**To do**
Show each line of the records below where the word "import" occurs.

[Saved entries]
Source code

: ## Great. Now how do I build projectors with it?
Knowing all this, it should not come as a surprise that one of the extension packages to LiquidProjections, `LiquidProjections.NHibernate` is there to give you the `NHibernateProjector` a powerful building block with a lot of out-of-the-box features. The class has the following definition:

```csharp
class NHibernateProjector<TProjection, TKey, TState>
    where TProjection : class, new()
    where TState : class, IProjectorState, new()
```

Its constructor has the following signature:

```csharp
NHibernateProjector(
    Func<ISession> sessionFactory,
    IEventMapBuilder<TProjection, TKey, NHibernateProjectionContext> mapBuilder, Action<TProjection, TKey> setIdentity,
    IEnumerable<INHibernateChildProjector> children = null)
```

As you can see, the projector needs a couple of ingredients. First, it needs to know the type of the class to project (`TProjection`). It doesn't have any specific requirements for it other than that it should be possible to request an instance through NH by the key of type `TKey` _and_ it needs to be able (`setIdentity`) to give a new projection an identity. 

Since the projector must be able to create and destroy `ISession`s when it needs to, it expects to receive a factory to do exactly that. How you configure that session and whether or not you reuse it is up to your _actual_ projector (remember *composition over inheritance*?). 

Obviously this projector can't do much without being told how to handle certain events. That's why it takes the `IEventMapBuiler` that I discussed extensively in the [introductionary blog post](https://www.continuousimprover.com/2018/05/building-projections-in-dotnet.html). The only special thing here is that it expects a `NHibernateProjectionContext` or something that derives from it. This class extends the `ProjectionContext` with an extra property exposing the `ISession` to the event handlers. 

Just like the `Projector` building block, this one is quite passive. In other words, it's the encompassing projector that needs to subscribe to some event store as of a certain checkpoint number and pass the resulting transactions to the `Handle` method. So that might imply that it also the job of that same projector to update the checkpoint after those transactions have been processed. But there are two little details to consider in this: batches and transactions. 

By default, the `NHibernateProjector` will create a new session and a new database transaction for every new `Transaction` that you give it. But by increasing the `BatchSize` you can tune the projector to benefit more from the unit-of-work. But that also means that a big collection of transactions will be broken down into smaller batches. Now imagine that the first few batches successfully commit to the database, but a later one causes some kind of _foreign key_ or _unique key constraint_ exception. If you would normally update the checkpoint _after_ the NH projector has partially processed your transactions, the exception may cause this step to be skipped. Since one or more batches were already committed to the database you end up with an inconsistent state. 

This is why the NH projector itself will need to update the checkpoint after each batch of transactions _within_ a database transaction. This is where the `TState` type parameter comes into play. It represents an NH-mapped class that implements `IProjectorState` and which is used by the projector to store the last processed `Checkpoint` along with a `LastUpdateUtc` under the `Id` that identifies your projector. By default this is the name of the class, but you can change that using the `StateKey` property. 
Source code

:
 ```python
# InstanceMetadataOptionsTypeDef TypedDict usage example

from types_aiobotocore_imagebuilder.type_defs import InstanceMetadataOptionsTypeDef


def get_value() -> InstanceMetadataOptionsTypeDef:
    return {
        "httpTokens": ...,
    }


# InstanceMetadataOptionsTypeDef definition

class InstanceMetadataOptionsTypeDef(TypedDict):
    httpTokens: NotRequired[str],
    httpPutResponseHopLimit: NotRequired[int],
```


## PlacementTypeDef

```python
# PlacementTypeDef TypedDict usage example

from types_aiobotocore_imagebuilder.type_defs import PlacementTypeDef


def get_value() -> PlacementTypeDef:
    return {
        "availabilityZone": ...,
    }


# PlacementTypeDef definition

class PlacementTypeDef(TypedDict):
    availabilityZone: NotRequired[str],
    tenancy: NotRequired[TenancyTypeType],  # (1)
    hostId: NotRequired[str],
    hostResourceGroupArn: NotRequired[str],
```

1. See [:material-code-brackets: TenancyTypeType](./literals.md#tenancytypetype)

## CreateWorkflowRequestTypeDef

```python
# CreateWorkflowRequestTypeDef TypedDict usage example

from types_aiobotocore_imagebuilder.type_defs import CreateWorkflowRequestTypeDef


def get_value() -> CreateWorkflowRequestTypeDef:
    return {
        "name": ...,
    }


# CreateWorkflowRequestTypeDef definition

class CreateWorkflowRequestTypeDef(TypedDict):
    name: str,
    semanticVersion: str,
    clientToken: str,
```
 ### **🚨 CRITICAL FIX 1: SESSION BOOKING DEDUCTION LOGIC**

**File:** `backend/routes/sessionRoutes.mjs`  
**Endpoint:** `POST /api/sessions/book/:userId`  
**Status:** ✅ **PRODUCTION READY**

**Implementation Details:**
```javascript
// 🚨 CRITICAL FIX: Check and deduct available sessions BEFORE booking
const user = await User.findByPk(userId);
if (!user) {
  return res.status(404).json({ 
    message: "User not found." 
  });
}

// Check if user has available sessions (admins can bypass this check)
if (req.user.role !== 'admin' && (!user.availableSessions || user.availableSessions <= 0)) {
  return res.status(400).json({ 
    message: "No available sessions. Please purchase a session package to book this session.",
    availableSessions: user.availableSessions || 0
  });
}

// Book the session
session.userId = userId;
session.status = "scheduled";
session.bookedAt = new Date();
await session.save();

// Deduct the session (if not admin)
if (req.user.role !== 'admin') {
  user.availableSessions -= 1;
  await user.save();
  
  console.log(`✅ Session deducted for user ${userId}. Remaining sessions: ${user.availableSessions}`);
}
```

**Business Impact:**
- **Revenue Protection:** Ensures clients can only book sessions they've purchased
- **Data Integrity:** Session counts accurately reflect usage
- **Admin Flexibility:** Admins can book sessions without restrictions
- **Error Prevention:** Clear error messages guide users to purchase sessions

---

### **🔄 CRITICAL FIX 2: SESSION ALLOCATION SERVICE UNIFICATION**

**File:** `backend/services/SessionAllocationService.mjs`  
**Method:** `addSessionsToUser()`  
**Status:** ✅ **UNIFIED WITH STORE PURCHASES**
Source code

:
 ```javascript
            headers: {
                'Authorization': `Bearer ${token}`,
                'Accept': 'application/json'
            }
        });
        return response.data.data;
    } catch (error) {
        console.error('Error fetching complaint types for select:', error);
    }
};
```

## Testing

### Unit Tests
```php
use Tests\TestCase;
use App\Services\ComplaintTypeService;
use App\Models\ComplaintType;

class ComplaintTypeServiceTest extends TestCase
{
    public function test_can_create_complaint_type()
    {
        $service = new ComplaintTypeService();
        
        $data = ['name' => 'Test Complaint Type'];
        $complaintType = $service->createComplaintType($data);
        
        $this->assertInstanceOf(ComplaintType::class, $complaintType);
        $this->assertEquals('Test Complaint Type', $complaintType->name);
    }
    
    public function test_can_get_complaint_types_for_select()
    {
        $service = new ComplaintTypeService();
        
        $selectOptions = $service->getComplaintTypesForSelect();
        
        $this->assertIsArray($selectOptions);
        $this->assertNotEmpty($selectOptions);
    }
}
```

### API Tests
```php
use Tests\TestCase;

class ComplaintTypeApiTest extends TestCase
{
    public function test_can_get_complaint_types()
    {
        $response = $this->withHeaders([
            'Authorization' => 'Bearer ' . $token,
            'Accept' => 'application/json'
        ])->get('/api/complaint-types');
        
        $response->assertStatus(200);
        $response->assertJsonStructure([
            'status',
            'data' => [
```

**Answer box**
from types_aiobotocore_imagebuilder.type_defs import InstanceMetadataOptionsTypeDef
from types_aiobotocore_imagebuilder.type_defs import PlacementTypeDef
from types_aiobotocore_imagebuilder.type_defs import CreateWorkflowRequestTypeDef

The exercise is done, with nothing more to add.